5 U.S.C. 5596(b) (1) (1994). The Back Pay Act was amended in 1998, but the above provision was not amended.
At the same time Martin was seeking back pay through Board enforcement actions, he also initiated a civil suit in Georgia state court against the employee who was driving the vehicle that struck him. The insurance company for the workers' compensation program intervened, seeking a lien on any portion of a judgment to which they might be statutorily entitled. Martin entered into a settlement agreement with the insurance company and the automobile dealership/employer. Martin then entered into a settlement agreement with the employee driving the vehicle that struck him; part of the award was paid to him, and part was paid to the insurance company.

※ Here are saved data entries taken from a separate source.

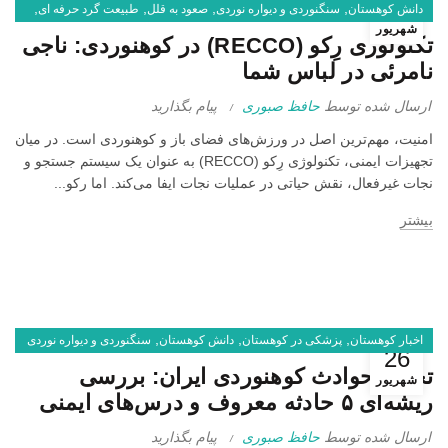
28
,
,
,
,
دانش کوهستان
سنگنوردی و دیواره نوردی
صعود به قلل
طبیعت گرد حرفه ای
شهریور
,
,
قلل مرتفع
کوهنوردی
کوهنوردی با اسکی
تکنولوژی رِکو (RECCO) در کوهنوردی: ناجی
نامرئی در لباس شما
ارسال شده توسط
حافظ صبوری
پیام بگذارید
امنیت، مهم‌ترین اصل در ورزش‌های فضای باز و کوهنوردی است. در میان
تجهیزات ایمنی، تکنولوژی رِکو (RECCO) به عنوان یک سیستم جستجو و
نجات غیرفعال، نقش حیاتی در عملیات نجات ایفا می‌کند. اما رکو...
بیشتر
,
,
,
اخبار کوهستان
پزشکی در کوهستان
دانش کوهستان
سنگنوردی و دیواره نوردی
26
,
,
صعود به قلل
کوهنوردی
تحلیل حوادث کوهنوردی ایران: بررسی
شهریور
ریشه‌ای ۵ حادثه معروف و درس‌های ایمنی
ارسال شده توسط
حافظ صبوری
پیام بگذارید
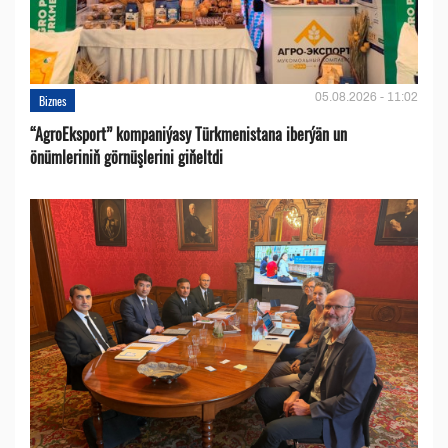
05.08.2026 - 11:02
Biznes
“AgroEksport” kompaniýasy Türkmenistana iberýän un
önümleriniň görnüşlerini giňeltdi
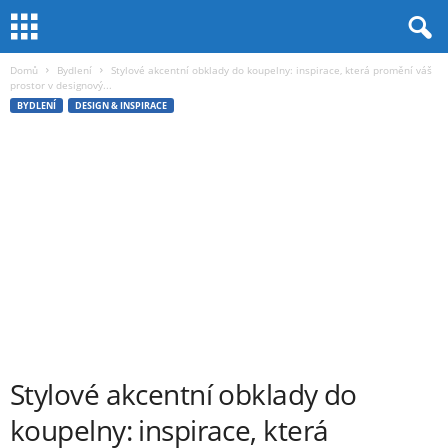
Domů
Bydlení
Stylové akcentní obklady do koupelny: inspirace, která promění váš
prostor v designový...
BYDLENÍ
DESIGN & INSPIRACE
Stylové akcentní obklady do
koupelny: inspirace, která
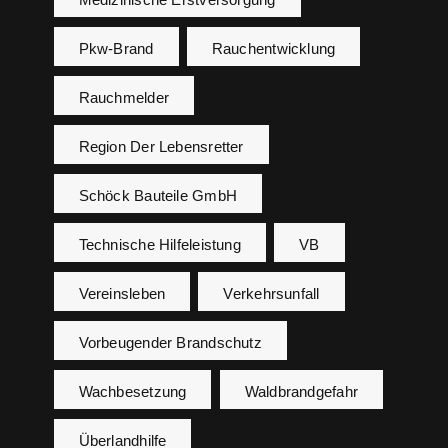
Pkw-Brand
Rauchentwicklung
Rauchmelder
Region Der Lebensretter
Schöck Bauteile GmbH
Technische Hilfeleistung
VB
Vereinsleben
Verkehrsunfall
Vorbeugender Brandschutz
Wachbesetzung
Waldbrandgefahr
Überlandhilfe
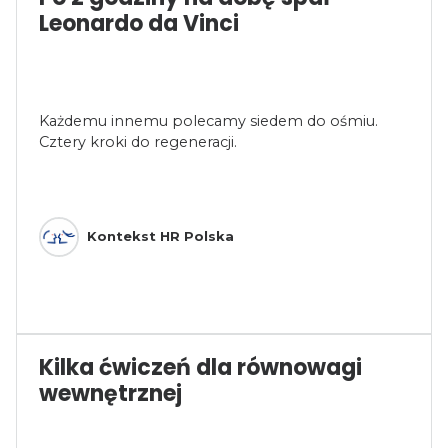
Leonardo da Vinci
Każdemu innemu polecamy siedem do ośmiu.
Cztery kroki do regeneracji.
Kontekst HR Polska
Kilka ćwiczeń dla równowagi
wewnętrznej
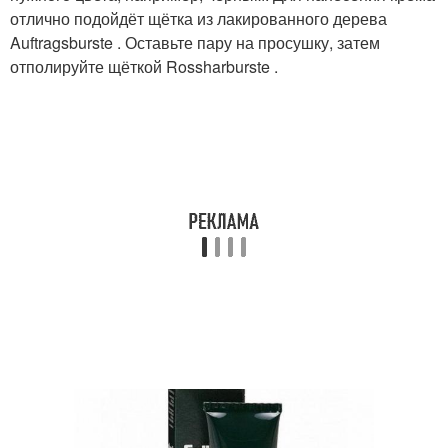
отлично подойдёт щётка из лакированного дерева
Auftragsburste . Оставьте пару на просушку, затем
отполируйте щёткой Rossharburste .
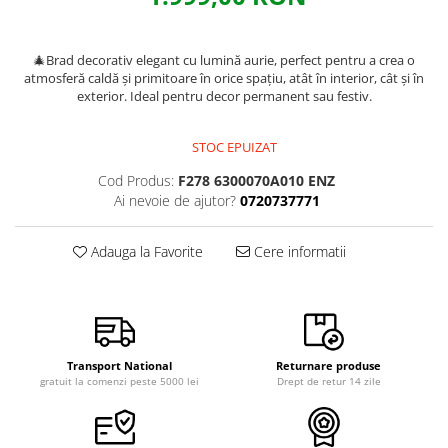
🎄Brad decorativ elegant cu lumină aurie, perfect pentru a crea o
atmosferă caldă și primitoare în orice spațiu, atât în interior, cât și în
exterior. Ideal pentru decor permanent sau festiv.
STOC EPUIZAT
Cod Produs:
F278 6300070A010 ENZ
Ai nevoie de ajutor?
0720737771
Adauga la Favorite
Cere informatii
Transport National
Returnare produse
gratuit la comenzi peste 5000 lei
Drept de retur 14 zile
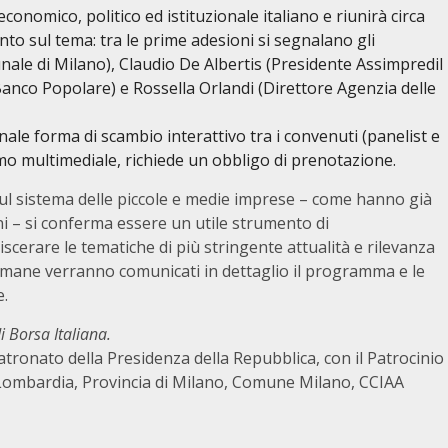
nomico, politico ed istituzionale italiano e riunirà circa
nto sul tema: tra le prime adesioni si segnalano gli
nale di Milano), Claudio De Albertis (Presidente Assimpredil
anco Popolare) e Rossella Orlandi (Direttore Agenzia delle
nale forma di scambio interattivo tra i convenuti (panelist e
rmo multimediale, richiede un obbligo di prenotazione.
ul sistema delle piccole e medie imprese – come hanno già
ni – si conferma essere un utile strumento di
erare le tematiche di più stringente attualità e rilevanza
imane verranno comunicati in dettaglio il programma e le
e.
i Borsa Italiana.
Patronato della Presidenza della Repubblica, con il Patrocinio
Lombardia, Provincia di Milano, Comune Milano, CCIAA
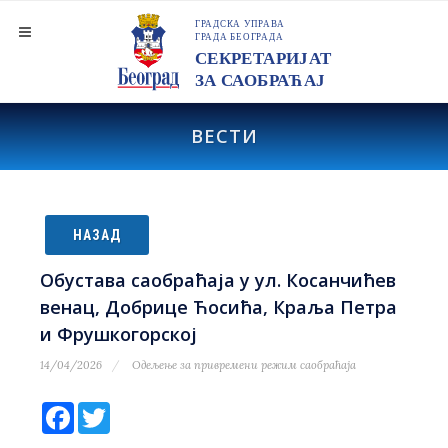
ВЕСТИ
НАЗАД
Обустава саобраћаја у ул. Косанчићев
венац, Добрице Ћосића, Краља Петра
и Фрушкогорској
14/04/2026
Одељење за привремени режим саобраћаја
Facebook
Twitter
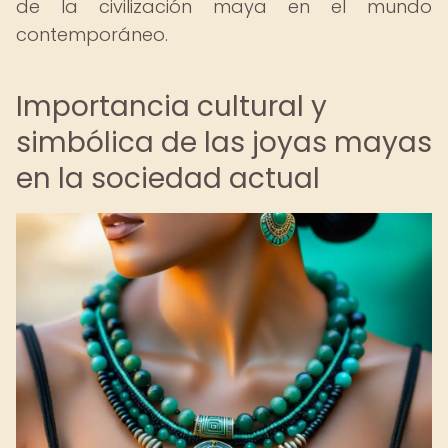
de la civilización maya en el mundo
contemporáneo.
Importancia cultural y
simbólica de las joyas mayas
en la sociedad actual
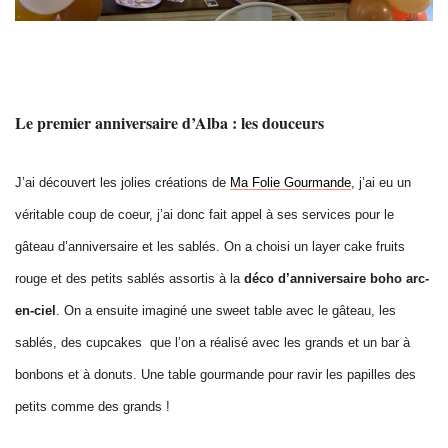
Le premier anniversaire d’Alba : les douceurs
J’ai découvert les jolies créations de
Ma Folie Gourmande
, j’ai eu un
véritable coup de coeur, j’ai donc fait appel à ses services pour le
gâteau d’anniversaire et les sablés. On a choisi un layer cake fruits
rouge et des petits sablés assortis à la
déco
d’anniversaire boho arc-
en-ciel
. On a ensuite imaginé une sweet table avec le gâteau, les
sablés, des cupcakes que l’on a réalisé avec les grands et un bar à
bonbons et à donuts. Une table gourmande pour ravir les papilles des
petits comme des grands !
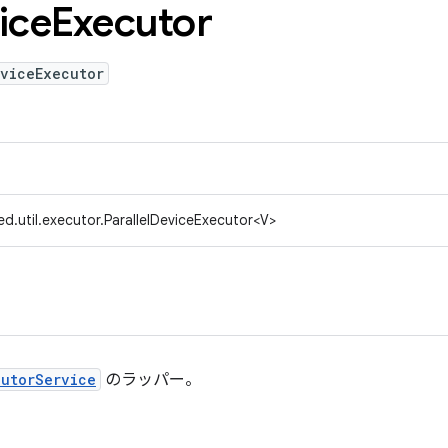
ice
Executor
eviceExecutor
d.util.executor.ParallelDeviceExecutor<V>
cutorService
のラッパー。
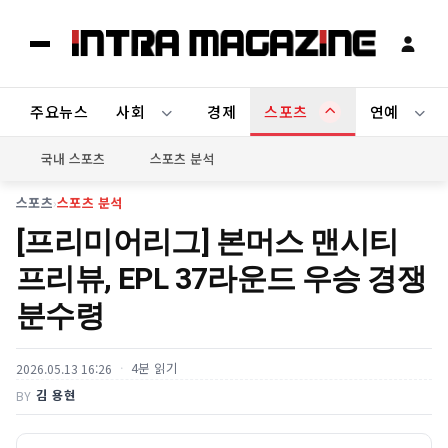
주요뉴스
사회
경제
스포츠
연예
국내 스포츠
스포츠 분석
스포츠
›
스포츠 분석
[프리미어리그] 본머스 맨시티
프리뷰, EPL 37라운드 우승 경쟁
분수령
4분 읽기
2026.05.13 16:26
김 용현
BY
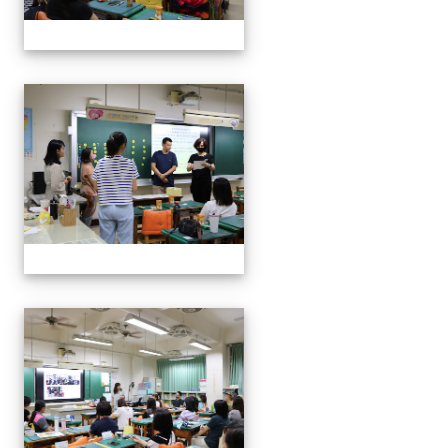
112班親會
112班親會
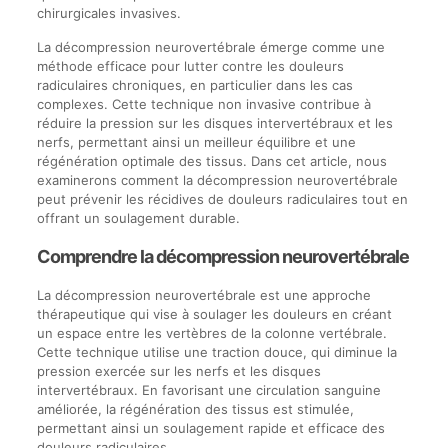
chirurgicales invasives.
La décompression neurovertébrale émerge comme une
méthode efficace pour lutter contre les douleurs
radiculaires chroniques, en particulier dans les cas
complexes. Cette technique non invasive contribue à
réduire la pression sur les disques intervertébraux et les
nerfs, permettant ainsi un meilleur équilibre et une
régénération optimale des tissus. Dans cet article, nous
examinerons comment la décompression neurovertébrale
peut prévenir les récidives de douleurs radiculaires tout en
offrant un soulagement durable.
Comprendre la décompression neurovertébrale
La décompression neurovertébrale est une approche
thérapeutique qui vise à soulager les douleurs en créant
un espace entre les vertèbres de la colonne vertébrale.
Cette technique utilise une traction douce, qui diminue la
pression exercée sur les nerfs et les disques
intervertébraux. En favorisant une circulation sanguine
améliorée, la régénération des tissus est stimulée,
permettant ainsi un soulagement rapide et efficace des
douleurs radiculaires.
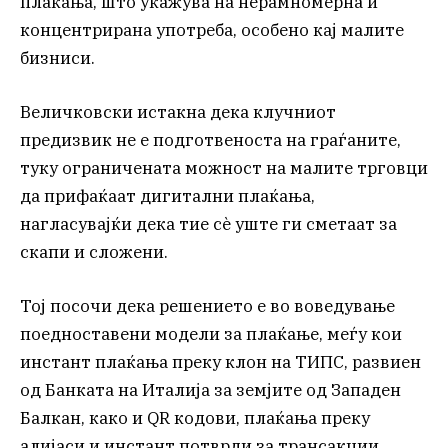
плаќања, што укажува на нерамномерна и
концентрирана употреба, особено кај малите
бизниси.
Величковски истакна дека клучниот
предизвик не е подготвеноста на граѓаните,
туку ограничената можност на малите трговци
да прифаќаат дигитални плаќања,
нагласувајќи дека тие сè уште ги сметаат за
скапи и сложени.
Тој посочи дека решението е во воведување
поедноставени модели за плаќање, меѓу кои
инстант плаќања преку клон на ТИПС, развиен
од Банката на Италија за земјите од Западен
Балкан, како и QR кодови, плаќања преку
алијаси и инстант потврди за трансакции.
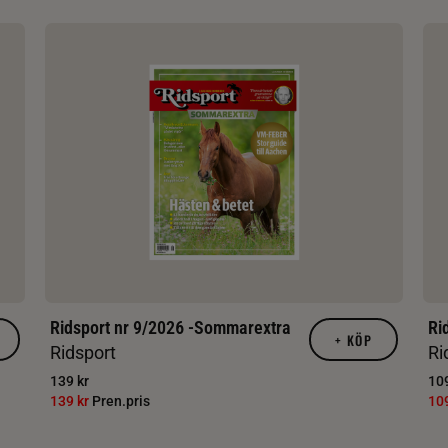
Ridsport nr 9/2026 -Sommarextra
Ri
+
KÖP
Ridsport
Ri
139 kr
109
139 kr
Pren.pris
10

The back pay provision of the NLRA states that:
If upon the preponderance of the testimony taken the [National Labor Relations] Board shall be of the opinion that any person named in the complaint has engaged in or is engaging in any such unfair labor practice, then the Board shall . . . take such affirmative action including reinstatement of employees with or without back pay, as will effectuate the policies of this subchapter. Provided, that where an order directs reinstatement of an employee, back pay may be required of the employer or labor organization, as the case may be, responsible for the discrimination suffered by him. . . .
29 U.S.C. 160(c) (1994) (emphasis added).
The back pay provision of the Title VII states that:
If the court [deciding a case brought under Title VII] finds that the respondent has intentionally engaged in or is intentionally engaging in an unlawful employment practice charged in the complaint, the court may enjoin the respondent from engaging in such unlawful employment practice, and order such affirmative action as may be appropriate, which may include, but is not limited to, reinstatement or hiring of employees, with or without back pay (payable by the employer, employment agency, or labor organization, as the case may be, responsible for the unlawful employment practice), or any other equitable relief as the court deems appropriate.
42 U.S.C. 2000e-5(g) (1) (1994) (emphasis added).
There are no doubt situations in which the injury suffered by a removed employee is so remote from the circumstances of removal that back pay could not be deemed equal to what "normally would have been earned." A possible example might be one who suffers from a congenital defect that emerges as disabling after a removal action is taken. When it is clear, as in this case, however, that a person would not have sustained an injury had the removal action not been taken, OPM by regulation or otherwise cannot block the statutory right to back pay.
We agree with the reasoning in Martin I that only the part of the settlement agreement attributable to lost wages should be included in the offset.